You gotta make money, and holding yard sales isn’t going to cut it. So what’s the quickest and most efficient way around that conundrum? You could make yourself more valuable at your place of employment, but a) we can’t help you with that and 2) your employer will still be profiting off your hide. Instead, you have to learn how to leverage: how to defer current rewards for larger rewards down the road, ones that are positively disproportionate to the time elapsed. You need to know the difference between an IRA and a 401(k). And between a Roth and a traditional version of each. What a mutual fund is, and why it’s not a choice between investing in a mutual fund or a 401(k), etc. Learning about investment vehicles might not sound all that gripping to you. It might not be, and almost certainly isn’t, what your formal education focused on. Consider basic financial knowledge to be part of the price of being a functioning and productive member of society.
You know the rudiments of physical health, right? Smoking bad, grilled salmon good, sitting on the couch bad, riding a bike good etc. You didn’t need a degree in dietetics to comprehend that. Similarly, you don’t need a CPA designation to understand how tax brackets work and what the difference between credits and deductions is. We’re leading to yet another plug to buy our book here, but that’s not the primary purpose of this. Rather, we’re beseeching you to stop being fanatical about saving as much money as possible. Per hour committed to the task, it’s far more efficient and beneficial to look for ways to increase your existing stock of wealth than to look for ways to cut spending a little more. No worse advice has ever made it into axiomatic form than “A penny saved is a penny earned.” Nonsense. Once you start building a positive net worth, earning pennies becomes far easier than saving them. Also, the opportunities to earn greatly outpace the opportunities to save. You can only save so much. Your powers of accumulation are greater than that, and probably greater than you can imagine.
Or as we say over and over again, buy assets and sell liabilities. $7 spent on our book beats $7 saved by making your own toothpaste and placing the proceeds in a jar.

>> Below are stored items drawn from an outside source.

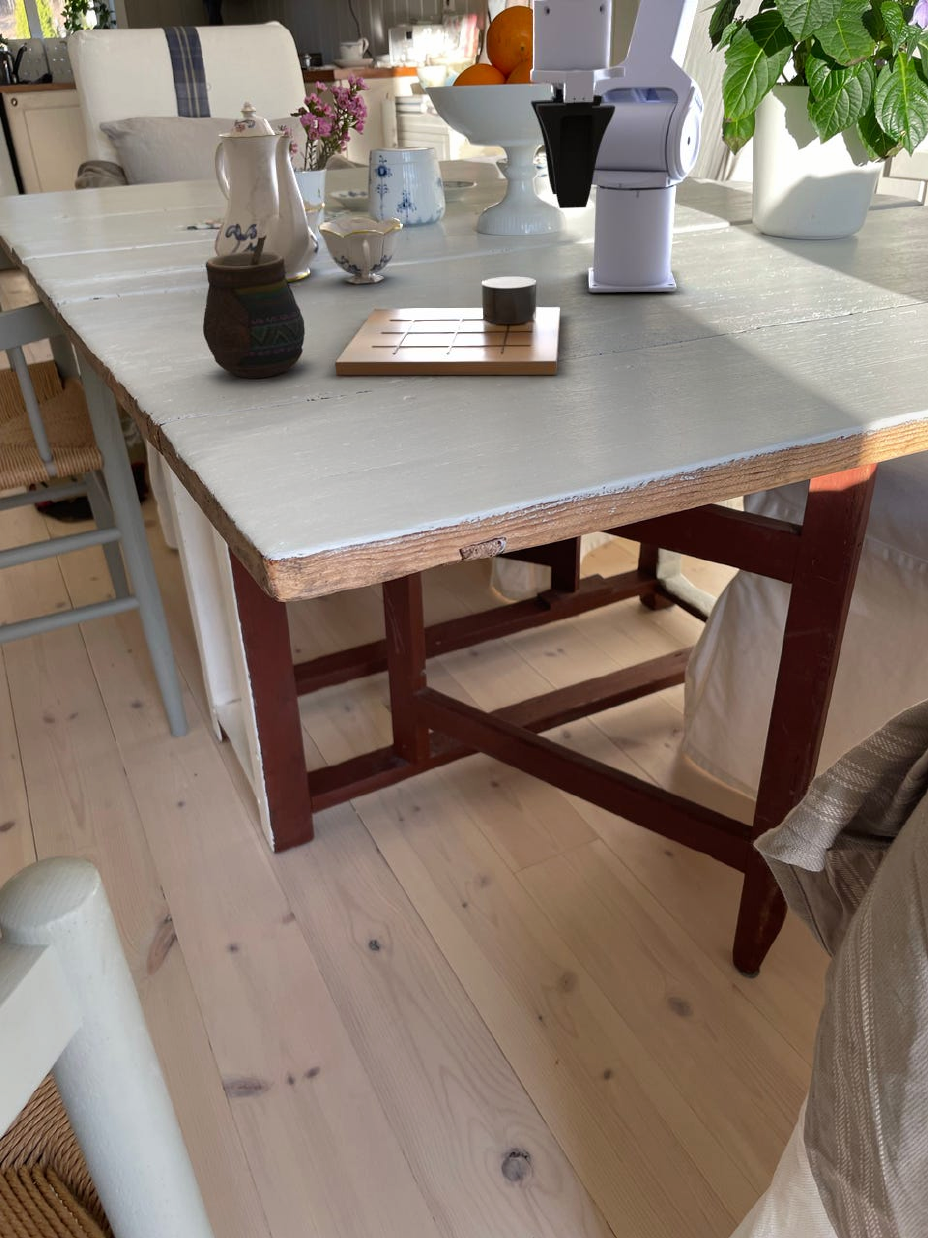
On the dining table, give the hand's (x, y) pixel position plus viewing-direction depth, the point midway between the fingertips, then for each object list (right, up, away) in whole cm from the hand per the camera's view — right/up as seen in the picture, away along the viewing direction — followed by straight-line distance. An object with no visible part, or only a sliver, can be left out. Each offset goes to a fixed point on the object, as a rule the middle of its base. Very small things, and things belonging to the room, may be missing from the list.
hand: (568, 199), depth 78 cm
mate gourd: (-23, -15, -5) cm, 28 cm away
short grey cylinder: (-5, -9, +1) cm, 10 cm away
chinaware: (-26, +3, +26) cm, 37 cm away
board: (-9, -12, -1) cm, 15 cm away
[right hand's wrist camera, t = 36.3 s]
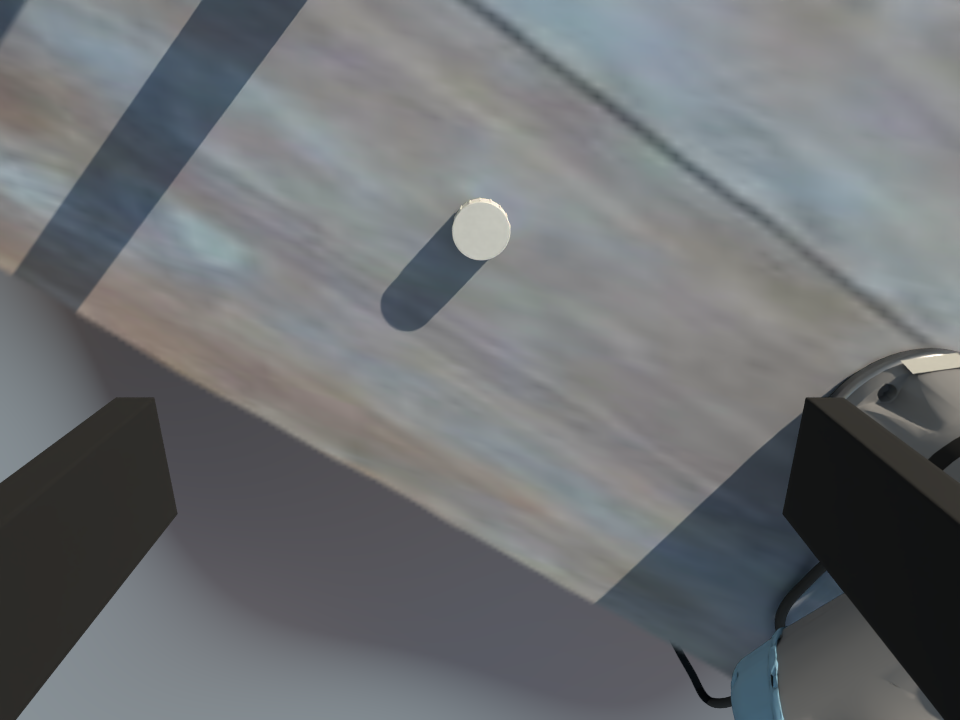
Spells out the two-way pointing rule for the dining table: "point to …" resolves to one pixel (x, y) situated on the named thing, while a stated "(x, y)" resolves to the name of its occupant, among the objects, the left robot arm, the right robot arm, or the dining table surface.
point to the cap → (481, 229)
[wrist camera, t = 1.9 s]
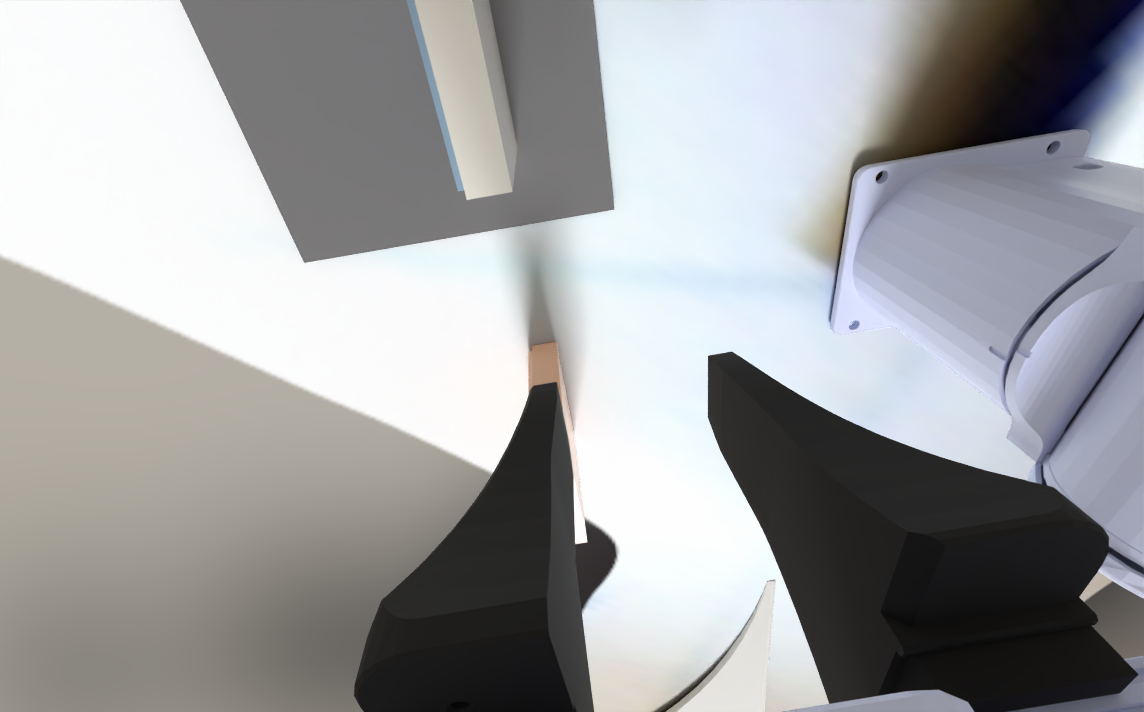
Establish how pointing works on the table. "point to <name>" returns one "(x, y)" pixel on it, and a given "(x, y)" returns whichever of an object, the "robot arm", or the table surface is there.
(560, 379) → the terracotta tile
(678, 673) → the table surface
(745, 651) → the corner molding
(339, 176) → the mat
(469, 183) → the glazed tile
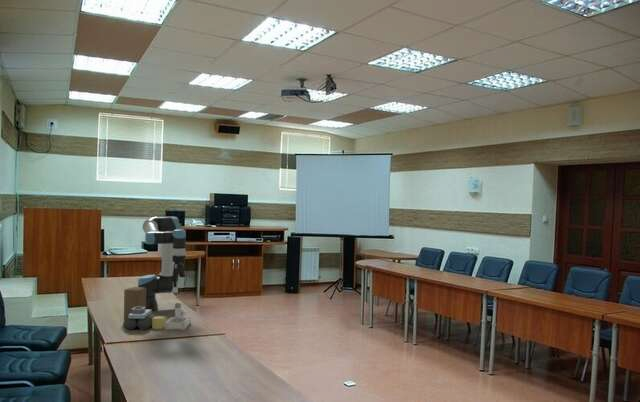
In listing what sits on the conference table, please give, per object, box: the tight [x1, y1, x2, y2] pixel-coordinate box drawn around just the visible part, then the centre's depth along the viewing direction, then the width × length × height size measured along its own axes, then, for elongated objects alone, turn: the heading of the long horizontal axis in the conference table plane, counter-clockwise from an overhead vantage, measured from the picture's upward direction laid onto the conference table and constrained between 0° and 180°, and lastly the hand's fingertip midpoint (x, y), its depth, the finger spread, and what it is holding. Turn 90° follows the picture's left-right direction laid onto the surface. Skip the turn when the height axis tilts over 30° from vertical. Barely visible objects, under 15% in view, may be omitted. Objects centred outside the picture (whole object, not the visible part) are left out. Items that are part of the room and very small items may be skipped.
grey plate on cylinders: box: [123, 307, 156, 331], centre depth 285 cm, size 14×15×12 cm
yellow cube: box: [151, 316, 166, 330], centre depth 285 cm, size 5×6×6 cm
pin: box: [174, 302, 182, 323], centre depth 288 cm, size 4×4×13 cm
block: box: [123, 286, 146, 322], centre depth 301 cm, size 10×10×20 cm
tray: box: [164, 316, 191, 331], centre depth 288 cm, size 15×12×4 cm
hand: (178, 290), depth 288 cm, fingers open, 13 cm apart
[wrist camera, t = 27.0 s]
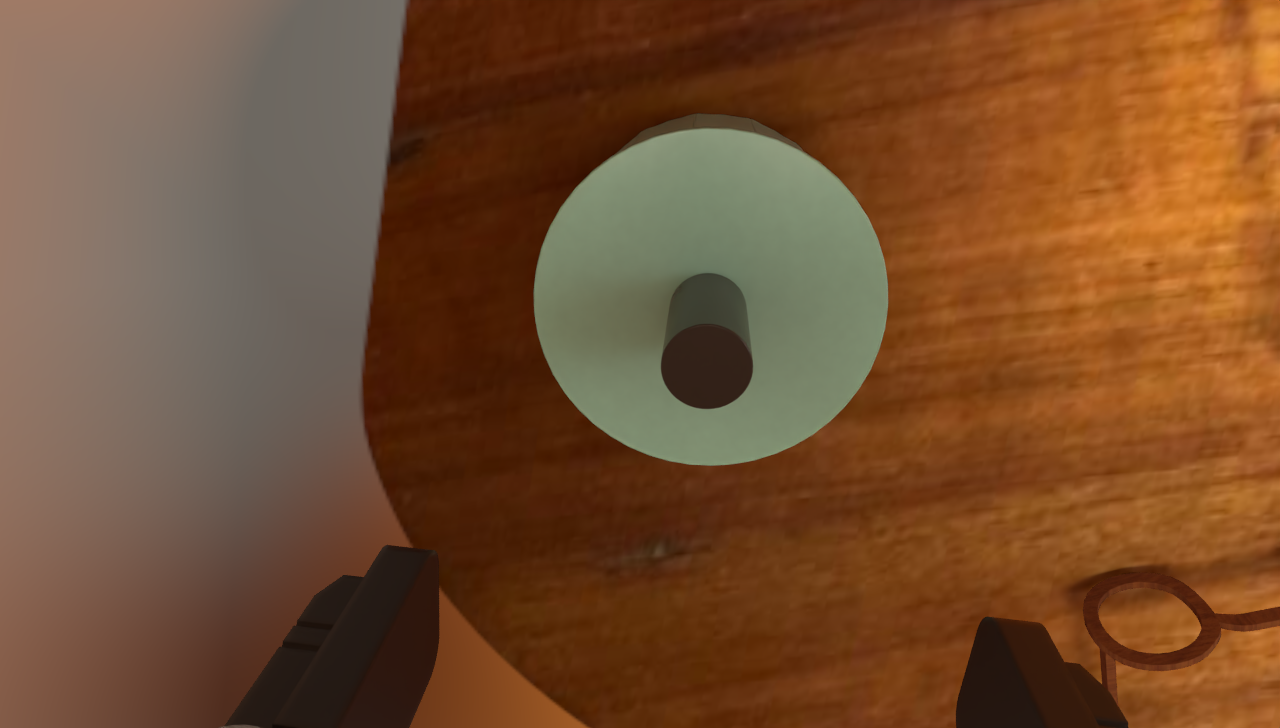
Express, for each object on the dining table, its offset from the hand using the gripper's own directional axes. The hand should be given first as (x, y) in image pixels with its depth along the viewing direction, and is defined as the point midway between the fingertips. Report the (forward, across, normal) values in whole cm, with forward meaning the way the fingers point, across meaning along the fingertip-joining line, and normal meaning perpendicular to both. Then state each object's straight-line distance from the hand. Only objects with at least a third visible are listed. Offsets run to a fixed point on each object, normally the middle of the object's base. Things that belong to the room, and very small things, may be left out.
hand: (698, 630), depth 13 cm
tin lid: (+16, 0, 0) cm, 16 cm away
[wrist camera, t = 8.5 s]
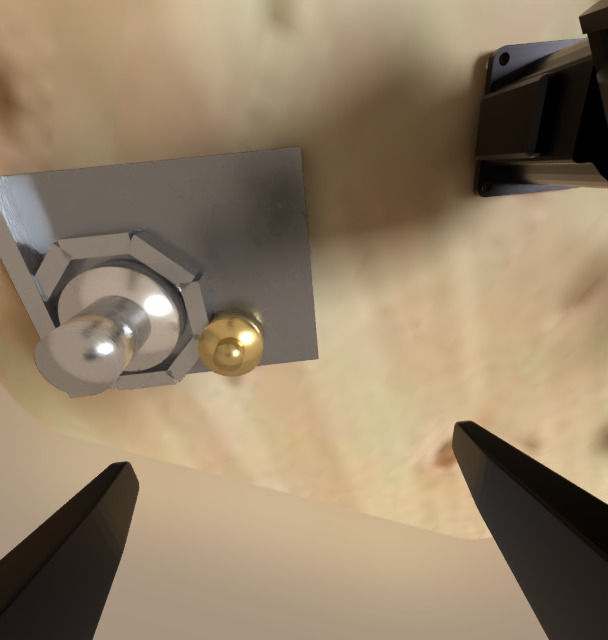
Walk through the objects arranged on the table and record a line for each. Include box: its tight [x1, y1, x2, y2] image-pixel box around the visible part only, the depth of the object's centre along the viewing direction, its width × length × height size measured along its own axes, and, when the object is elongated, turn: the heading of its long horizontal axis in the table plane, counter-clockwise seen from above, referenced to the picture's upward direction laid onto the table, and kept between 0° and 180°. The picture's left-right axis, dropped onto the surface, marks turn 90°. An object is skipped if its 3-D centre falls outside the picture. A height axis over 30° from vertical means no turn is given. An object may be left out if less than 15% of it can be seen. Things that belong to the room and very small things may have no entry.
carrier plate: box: [0, 147, 319, 398], centre depth 17 cm, size 15×12×4 cm
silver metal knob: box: [34, 261, 185, 396], centre depth 16 cm, size 6×6×6 cm
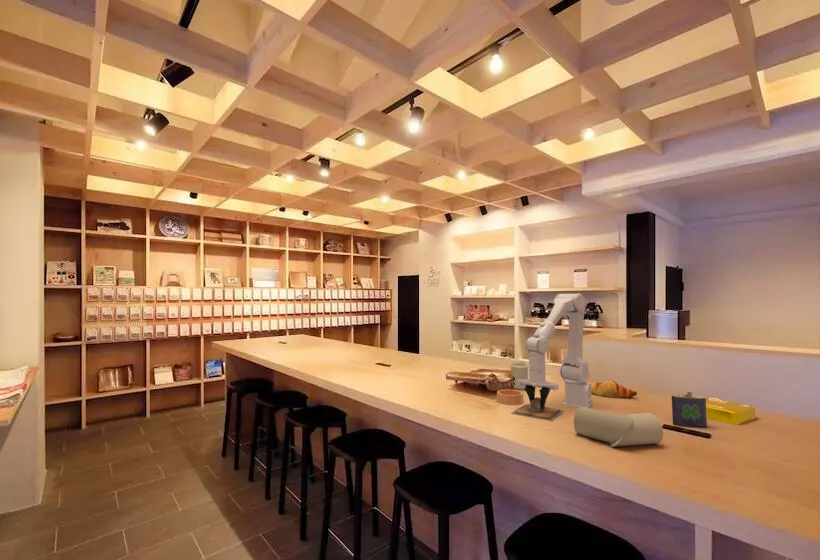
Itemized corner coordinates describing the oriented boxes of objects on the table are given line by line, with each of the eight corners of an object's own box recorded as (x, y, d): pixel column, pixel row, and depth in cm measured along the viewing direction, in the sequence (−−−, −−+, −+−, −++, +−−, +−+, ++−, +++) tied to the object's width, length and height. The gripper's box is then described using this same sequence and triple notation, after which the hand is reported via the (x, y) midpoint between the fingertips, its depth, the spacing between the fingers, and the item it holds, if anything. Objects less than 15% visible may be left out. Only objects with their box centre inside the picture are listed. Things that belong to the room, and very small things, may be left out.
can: (530, 390, 178) (529, 363, 178) (513, 390, 178) (513, 363, 178) (525, 386, 185) (525, 361, 186) (509, 386, 185) (509, 361, 186)
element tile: (687, 414, 142) (687, 401, 142) (708, 408, 149) (708, 395, 149) (737, 426, 129) (737, 411, 129) (758, 419, 136) (757, 405, 136)
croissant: (582, 401, 172) (579, 386, 169) (585, 386, 180) (583, 372, 177) (637, 407, 160) (635, 392, 157) (638, 391, 168) (636, 376, 165)
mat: (564, 412, 144) (564, 410, 144) (552, 422, 132) (552, 421, 132) (525, 405, 153) (525, 404, 153) (510, 414, 141) (510, 413, 141)
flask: (704, 425, 129) (703, 390, 129) (709, 428, 126) (708, 392, 126) (671, 423, 131) (669, 388, 131) (675, 426, 128) (674, 391, 128)
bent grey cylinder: (605, 451, 104) (670, 446, 108) (599, 410, 107) (662, 406, 111) (568, 442, 121) (625, 438, 125) (564, 407, 124) (619, 403, 128)
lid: (560, 411, 144) (559, 398, 144) (549, 419, 134) (549, 406, 134) (527, 405, 151) (527, 393, 151) (515, 413, 141) (515, 400, 141)
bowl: (526, 401, 158) (526, 391, 158) (517, 407, 150) (517, 396, 150) (503, 398, 164) (503, 388, 164) (493, 403, 156) (493, 393, 156)
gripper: (514, 369, 144) (514, 406, 144) (554, 373, 136) (554, 413, 135) (521, 366, 150) (521, 402, 149) (559, 370, 141) (560, 408, 141)
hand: (537, 407), depth 142 cm, fingers closed on lid, 3 cm apart
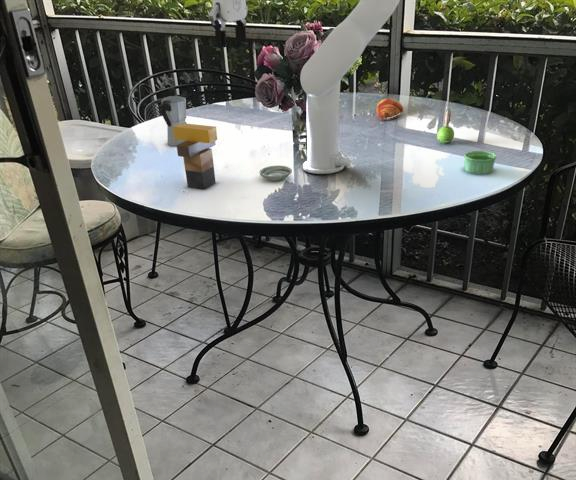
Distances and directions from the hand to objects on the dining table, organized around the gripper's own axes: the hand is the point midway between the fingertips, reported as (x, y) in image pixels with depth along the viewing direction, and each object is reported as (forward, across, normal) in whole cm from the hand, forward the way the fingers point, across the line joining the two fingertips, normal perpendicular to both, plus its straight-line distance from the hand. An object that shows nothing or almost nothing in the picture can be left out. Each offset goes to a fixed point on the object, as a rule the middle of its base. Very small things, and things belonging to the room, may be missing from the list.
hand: (231, 44), depth 173 cm
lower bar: (+24, -20, +1) cm, 31 cm away
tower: (+34, -20, +1) cm, 39 cm away
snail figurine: (+33, +46, -51) cm, 76 cm away
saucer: (+34, -6, -17) cm, 39 cm away
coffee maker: (+35, +12, +35) cm, 51 cm away
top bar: (+21, -20, +1) cm, 29 cm away
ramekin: (+33, +24, -69) cm, 80 cm away
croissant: (+34, +73, -20) cm, 83 cm away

Even if you’re saving orders of magnitude more than that, you can still do even more by buying assets. $2000 in an index fund beats $2000 negotiated off the price of a car. The former is dynamic, the latter static.
Now excuse as we hit you with the hard truth. The post up to this point was written for the benefit of those who aren’t carrying consumer debt. If you have a credit card balance or outstanding student loans, forget everything we said. Different, more spartan rules apply to those with a negative net worth. If you’re below zero, that’s where (and only where) the frugality kooks have a point. Do everything in your power to pay off those debts. Wear cheap clothes. Amuse yourself. Don’t be an idiot and plan a $20,000 wedding. You can’t build anything until your net worth starts with a +, however unassuming that number might be. Having a little bit of money puts you on a different and better continuum than the one the indebted are on. A failure to grasp that is why almost all poor people stay poor.